In 1941, he was dismissed from the Sicherheitsdienst (SD) after disputing one of Heydrich's orders. He was demoted and had to serve in the Waffen-SS on the Eastern Front. In 1943, due to ill health, he was sent to the West, where he served as an economic administrator the following year for German troops in Belgium, while involving himself in the deaths of several Belgian underground and Danish resistance members.

After his promotion to SS-Obersturmführer he participated in sabotage and terrorist actions against the Danish population from December 1943 until autumn 1944, as the leader of the "Peter Group", including the murder of Lutheran pastor Kaj Munk. Later leadership passed to SS-Hauptsturmführer Otto Alexander Friedrich Schwerdt (SS-Jagdverbände). Around November 1944 Naujocks turned himself over to US forces, who subsequently placed him in detention as a possible war criminal by the end of the war.

==Later life==
At the Nuremberg trials, Naujocks declared the attack against the Gleiwitz radio tower was under orders from Heinrich Müller, the head of Gestapo and his superior, Reinhard Heydrich. After the war, he was not considered high-ranking enough to stand trial, but was called as a witness at the Nuremberg trials.

In 1947, Naujocks was extradited to Denmark to stand trial. There, he was found guilty of his role in the murders of Danish resistance fighters and sentenced to 15 years in prison. However, in 1950, Naujocks' sentence was reduced to four years, resulting in his immediate release.

Following the trials, Naujocks worked as a businessman in Hamburg, where he eventually sold his story to the media as The Man who Started the War. He was alleged to have been involved in running ODESSA, together with Otto Skorzeny, who handled contracts with the Spanish government, supplying passports and arranging for funds. Naujocks and his associates allegedly handled former Nazi war criminals going to Latin America, being responsible for their reception and protection there. Naujocks died of a heart attack in Hamburg on 4 April 1966, aged 54.

RECORDS SHOWN =
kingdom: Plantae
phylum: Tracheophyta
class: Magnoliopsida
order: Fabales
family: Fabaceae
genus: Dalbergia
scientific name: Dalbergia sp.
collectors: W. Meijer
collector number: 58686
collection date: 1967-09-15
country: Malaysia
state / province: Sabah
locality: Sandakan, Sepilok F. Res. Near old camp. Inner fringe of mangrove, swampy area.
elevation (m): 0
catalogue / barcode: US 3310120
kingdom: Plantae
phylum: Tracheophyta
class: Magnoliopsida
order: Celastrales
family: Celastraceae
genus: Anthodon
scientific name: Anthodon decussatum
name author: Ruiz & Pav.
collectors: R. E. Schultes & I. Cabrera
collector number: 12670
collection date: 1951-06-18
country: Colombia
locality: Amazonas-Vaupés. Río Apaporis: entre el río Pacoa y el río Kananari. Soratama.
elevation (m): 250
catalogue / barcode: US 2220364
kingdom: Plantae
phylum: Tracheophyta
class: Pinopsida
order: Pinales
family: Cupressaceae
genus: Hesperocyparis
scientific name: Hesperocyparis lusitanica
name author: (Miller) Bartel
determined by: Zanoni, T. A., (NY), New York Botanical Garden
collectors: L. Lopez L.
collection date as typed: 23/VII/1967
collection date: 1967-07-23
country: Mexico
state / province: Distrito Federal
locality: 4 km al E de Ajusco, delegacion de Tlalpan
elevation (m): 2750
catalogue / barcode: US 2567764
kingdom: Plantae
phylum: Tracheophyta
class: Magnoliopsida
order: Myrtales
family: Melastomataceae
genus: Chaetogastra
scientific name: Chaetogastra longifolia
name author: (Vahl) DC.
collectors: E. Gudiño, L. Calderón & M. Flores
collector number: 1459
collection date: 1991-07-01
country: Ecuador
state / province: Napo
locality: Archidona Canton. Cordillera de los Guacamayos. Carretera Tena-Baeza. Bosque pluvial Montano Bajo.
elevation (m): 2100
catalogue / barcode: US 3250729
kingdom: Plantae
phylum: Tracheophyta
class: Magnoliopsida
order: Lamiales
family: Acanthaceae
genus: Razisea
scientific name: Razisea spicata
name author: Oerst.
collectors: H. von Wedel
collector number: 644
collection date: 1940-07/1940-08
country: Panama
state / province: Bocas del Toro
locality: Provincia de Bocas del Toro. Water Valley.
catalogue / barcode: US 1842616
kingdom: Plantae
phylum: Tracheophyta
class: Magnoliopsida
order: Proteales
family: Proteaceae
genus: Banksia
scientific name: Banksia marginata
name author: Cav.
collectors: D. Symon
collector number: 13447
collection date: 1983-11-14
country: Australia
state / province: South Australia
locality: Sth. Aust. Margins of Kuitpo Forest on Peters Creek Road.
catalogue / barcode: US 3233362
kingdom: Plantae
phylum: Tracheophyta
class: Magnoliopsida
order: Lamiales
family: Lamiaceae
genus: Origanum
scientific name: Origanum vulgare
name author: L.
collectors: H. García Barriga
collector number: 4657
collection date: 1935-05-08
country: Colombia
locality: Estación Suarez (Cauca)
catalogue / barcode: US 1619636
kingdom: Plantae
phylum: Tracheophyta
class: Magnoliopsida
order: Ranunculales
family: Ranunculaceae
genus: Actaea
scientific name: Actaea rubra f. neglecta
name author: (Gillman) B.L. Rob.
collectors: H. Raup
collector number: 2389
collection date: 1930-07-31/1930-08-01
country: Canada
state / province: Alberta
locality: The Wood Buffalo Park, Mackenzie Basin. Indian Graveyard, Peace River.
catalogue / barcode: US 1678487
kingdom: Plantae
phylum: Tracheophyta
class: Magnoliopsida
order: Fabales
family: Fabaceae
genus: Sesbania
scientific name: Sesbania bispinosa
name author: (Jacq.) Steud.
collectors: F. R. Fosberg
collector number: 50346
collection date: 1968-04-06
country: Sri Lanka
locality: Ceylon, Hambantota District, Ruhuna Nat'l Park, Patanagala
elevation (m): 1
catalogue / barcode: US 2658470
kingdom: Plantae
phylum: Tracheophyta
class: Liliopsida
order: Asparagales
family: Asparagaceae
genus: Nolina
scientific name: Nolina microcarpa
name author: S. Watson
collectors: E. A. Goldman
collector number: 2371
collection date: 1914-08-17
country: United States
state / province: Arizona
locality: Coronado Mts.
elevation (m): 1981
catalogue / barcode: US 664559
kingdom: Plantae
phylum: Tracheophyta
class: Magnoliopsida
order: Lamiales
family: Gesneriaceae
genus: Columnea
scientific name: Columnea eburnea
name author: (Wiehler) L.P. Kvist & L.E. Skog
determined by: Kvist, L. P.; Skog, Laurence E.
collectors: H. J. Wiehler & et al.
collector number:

WHAT THIS EXERCISE ASKS =
1. List every person the passage about Naujocks names, other than Naujocks himself.
2. Summarize the passage about Naujocks in three sentences.

SOLUTIONS TO THE EXERCISE =
1. Reinhard Heydrich, Kaj Munk, Otto Alexander Friedrich Schwerdt, Heinrich Müller, Otto Skorzeny

2. After being dismissed from the SD in 1941 and serving on the Eastern Front, Naujocks was sent west, where he led the "Peter Group" in sabotage and terrorist actions against the Danish population, including the murder of Kaj Munk. He surrendered to US forces around November 1944, testified as a witness at the Nuremberg trials, and was later convicted in Denmark and sentenced to 15 years, a sentence reduced in 1950 to four years, which resulted in his immediate release. He then worked as a businessman in Hamburg, was alleged to have helped run ODESSA with Otto Skorzeny, and died of a heart attack in Hamburg on 4 April 1966.